A Parquet column annotated with the VARIANT logical type carries semi-structured, JSON-like data in a self-describing binary encoding. Physically it is a group of two required BYTE_ARRAY children, metadata and value, whose bytes together define a Variant value with its own type tag (object, array, string, int, etc.). getVariant reads both children and surfaces them through the PqVariant API.

try (RowReader rowReader = fileReader.rowReader()) {
    while (rowReader.hasNext()) {
        rowReader.next();
        PqVariant v = rowReader.getVariant("event");
        if (v == null) {
            continue;   // SQL NULL
        }

        // Type introspection
        VariantType tag = v.type();         // OBJECT, ARRAY, STRING, INT32, ...
        if (tag == VariantType.OBJECT) {
            PqVariantObject obj = v.asObject();
            String userId  = obj.getString("user_id");
            int    age     = obj.getInt("age");
            Instant ts     = obj.getTimestamp("ts");

            // Nested Variant OBJECT / ARRAY — same vocabulary all the way down
            PqVariantObject addr = obj.getObject("address");
            PqVariantArray  tags = obj.getArray("tags");
        }

        // Raw canonical bytes (for round-tripping or hashing)
        byte[] metadata = v.metadata();
        byte[] value    = v.value();
    }
}

The PqVariantObject view exposes the same primitive getters as a Parquet struct (getInt, getString, getTimestamp, …), but its complex navigation uses getObject and getArray (Variant-spec terminology) rather than getStruct / getList / getMap.
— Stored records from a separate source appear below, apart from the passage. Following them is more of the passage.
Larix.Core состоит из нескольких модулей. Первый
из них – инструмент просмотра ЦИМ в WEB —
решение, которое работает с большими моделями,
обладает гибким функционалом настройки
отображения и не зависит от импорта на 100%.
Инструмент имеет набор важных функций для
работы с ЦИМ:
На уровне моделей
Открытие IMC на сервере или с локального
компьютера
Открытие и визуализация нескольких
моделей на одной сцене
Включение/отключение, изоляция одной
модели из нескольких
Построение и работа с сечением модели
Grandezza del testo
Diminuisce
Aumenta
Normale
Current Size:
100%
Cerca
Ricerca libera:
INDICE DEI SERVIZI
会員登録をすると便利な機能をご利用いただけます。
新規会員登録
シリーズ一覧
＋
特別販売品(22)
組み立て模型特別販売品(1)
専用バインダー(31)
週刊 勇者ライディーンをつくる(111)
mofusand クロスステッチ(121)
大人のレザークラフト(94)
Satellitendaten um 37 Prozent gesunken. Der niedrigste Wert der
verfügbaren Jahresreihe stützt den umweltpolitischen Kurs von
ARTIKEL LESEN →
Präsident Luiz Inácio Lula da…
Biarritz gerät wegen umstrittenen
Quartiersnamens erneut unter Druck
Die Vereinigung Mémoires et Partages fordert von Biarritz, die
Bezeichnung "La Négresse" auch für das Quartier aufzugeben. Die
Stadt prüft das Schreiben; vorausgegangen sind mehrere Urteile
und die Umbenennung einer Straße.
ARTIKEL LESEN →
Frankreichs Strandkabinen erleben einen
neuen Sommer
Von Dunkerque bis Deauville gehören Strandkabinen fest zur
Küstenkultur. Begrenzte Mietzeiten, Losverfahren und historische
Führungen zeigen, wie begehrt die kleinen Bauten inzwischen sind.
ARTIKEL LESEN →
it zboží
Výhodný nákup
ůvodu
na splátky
A PqVariantArray is iterable and indexed; elements are heterogeneous PqVariants — inspect each element's type() and unwrap appropriately.

Primitive extraction on PqVariant: When you already hold a PqVariant (e.g. an array element) use the as*() methods — asInt, asString, asTimestamp, and so on. Each throws VariantTypeException if the variant's type tag doesn't match.

Shredded Variants: Some writers store part of the payload in a typed sibling column (typed_value) alongside value for better compression and pushdown. Reassembly is transparent: metadata() and value() return canonical bytes regardless of whether the file was shredded, so PqVariant consumers see a single consistent representation.

Current limitations

  • No Variant-aware predicate pushdown. Filter predicates against a Variant sub-path (e.g. WHERE v.age > 30) aren't yet understood by the pushdown pipeline. Filtering still works against the file's physical shredded columns if you know the layout — a FilterPredicate.gt("v.typed_value.age", 30) gets row-group and page skipping via ordinary column statistics — but that ties query code to the writer's shredding strategy and misses any rows where the payload sits in the opaque value blob instead. Tracked as #309.
  • No path projection optimization. Reading only v.age from a Variant column still reassembles the whole Variant for each row rather than reading just the shredded typed_value.age column. Requires the same variant-aware planning as #309; no separate issue filed yet.